Question

(i) What is the difference in potentials between two points one at $10cm$ and other at $20cm$ from a charge of $- 5.5\mu C$
(ii) Which one is at higher potential?

Answer 1

The question given to us is in two parts, one is to calculate the potential difference between two points and second one is which of those potentials is higher. We can start by drawing a diagram and then finding the potential with help of the formula,
The potential due to the charge at point P is ${V_P} = \dfrac{{kQ}}{{{r_1}}}$
The potential due to the change at point P’ is ${V_{P'}} = \dfrac{{kQ}}{{{r_2}}}$
Where $Q$ is the charge
${r_1}$ and ${r_2}$ are the distances from the charge to the points.

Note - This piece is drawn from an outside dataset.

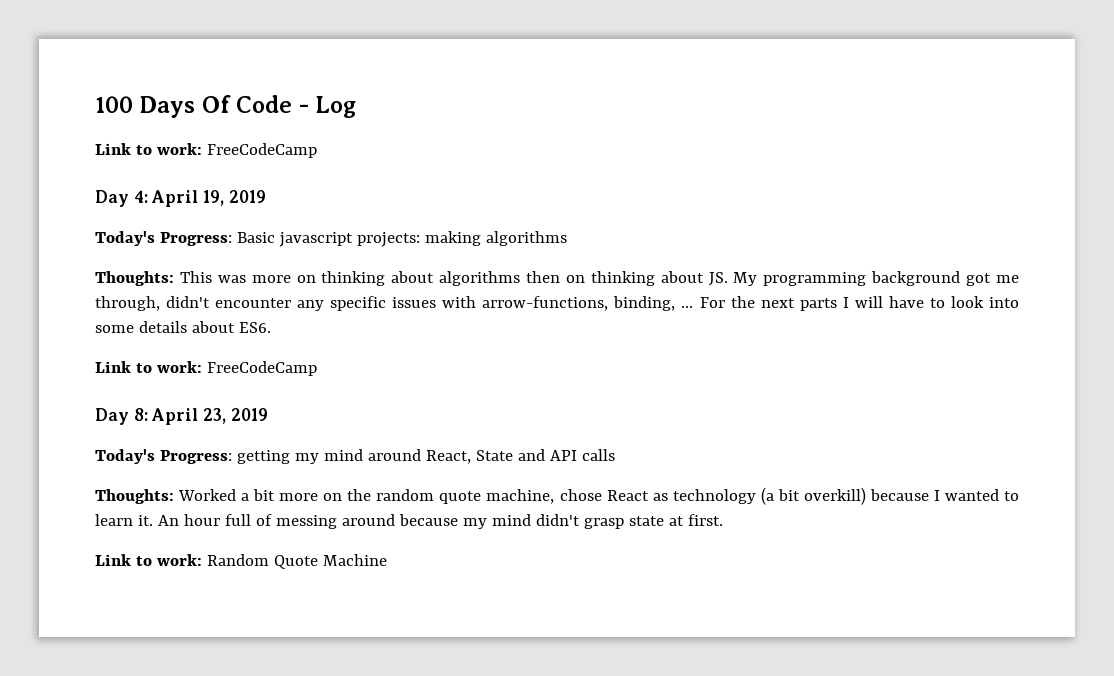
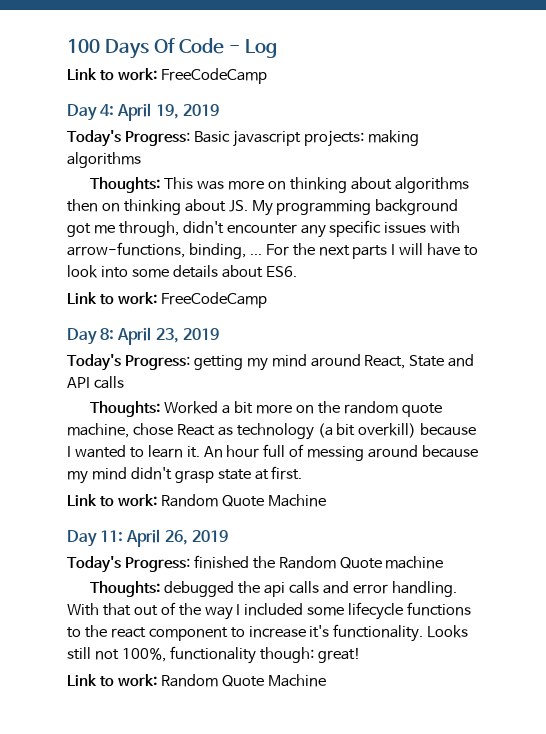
(387, 560) none -> [67,529,228,547] [67,555,444,573] [90,581,457,597] [67,602,472,620] [67,624,469,642] [67,646,361,664] [67,674,326,687] // Day 11: April 26, 2019 // Today's Progress: finished the Random Quote machine // Thoughts: debugged the api calls and error handling. With that out of the way I included some lifecycle functions to the react component to increase it's functionality. Looks still not 100%, functionality though: great! // Link to work: Random Quote Machine

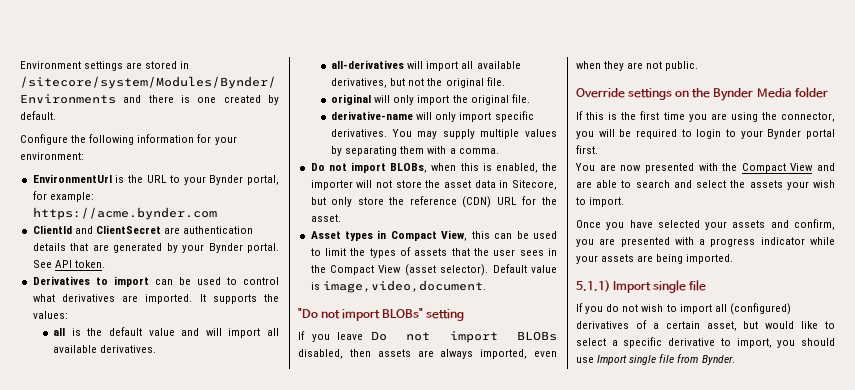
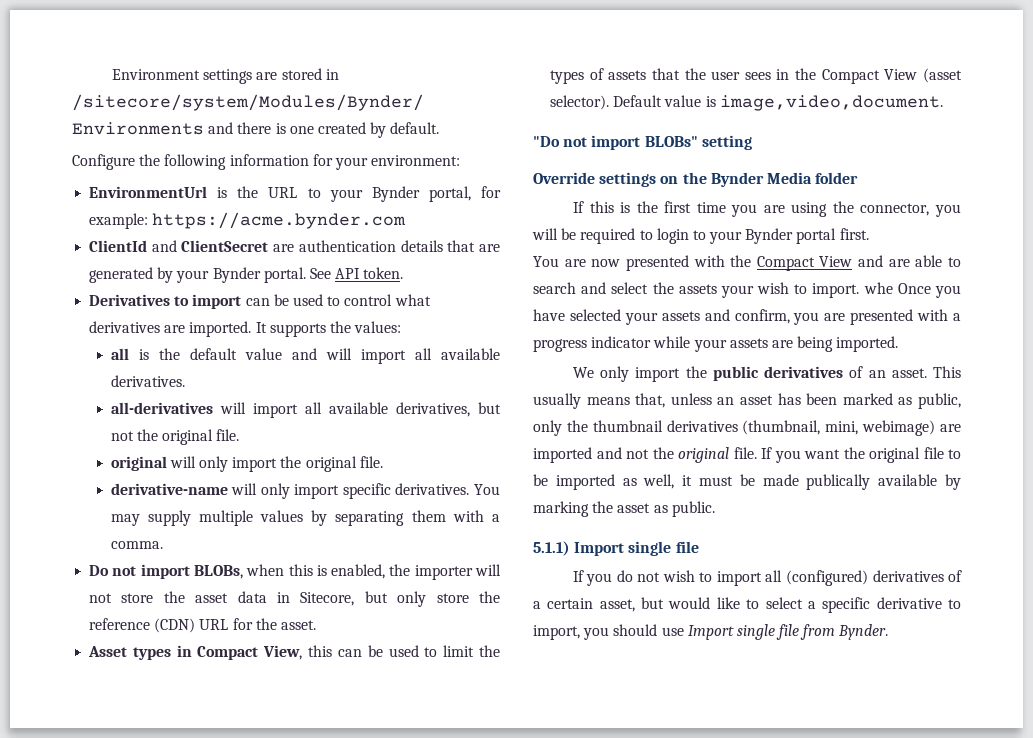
[298,331,557,343] [298,349,557,359] [576,61,699,71] // If you leave Do not import BLOBs disabled, then assets are always imported, even when they are not public. -> (752, 142) none
(625, 202) // -> [863,282,893,294] whe
(734, 259) none -> [572,366,961,382] [533,393,961,409] [533,420,961,436] [533,447,961,463] [533,474,961,490] [533,501,715,517] // We only import the public derivatives of an asset. This usually means that, unless an asset has been marked as public, only the thumbnail derivatives (thumbnail, mini, webimage) are imported and not the original file. If you want the original file to be imported as well, it must be made publically available by marking the asset as public.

Complete Step By Step Answer:

Consider two points P and P’ at distances as shown in the figure.
The difference of potential between the two points P and P’ can be found out using the formula ${V_P} - {V_{P'}} = \dfrac{{kQ}}{{{r_1}}} - \dfrac{{kQ}}{{{r_2}}}$
Substituting the values, ${V_P} - {V_{P'}} = \dfrac{{kQ}}{{{r_1}}} - \dfrac{{kQ}}{{{r_2}}} \Rightarrow kQ\left( {\dfrac{1}{{{r_1}}} - \dfrac{1}{{{r_2}}}} \right) = k \times - 5.5 \times \left( {\dfrac{1}{{0.10}} - \dfrac{1}{{0.20}}} \right)$
This can be simplified into ${V_P} - {V_{P'}} = - 247.5 \times {10^5}V$
(ii) Since the value is negative, the latter value of potential is greater.
That is, ${V_{P'}} > {V_P}$ .

Note:
Potential difference between two points is defined as the difference in electric potential between two points. Electric potential difference is an important concept in the understanding of electrical circuits.
The formula to find the potential is $V = k\dfrac{Q}{r}$ .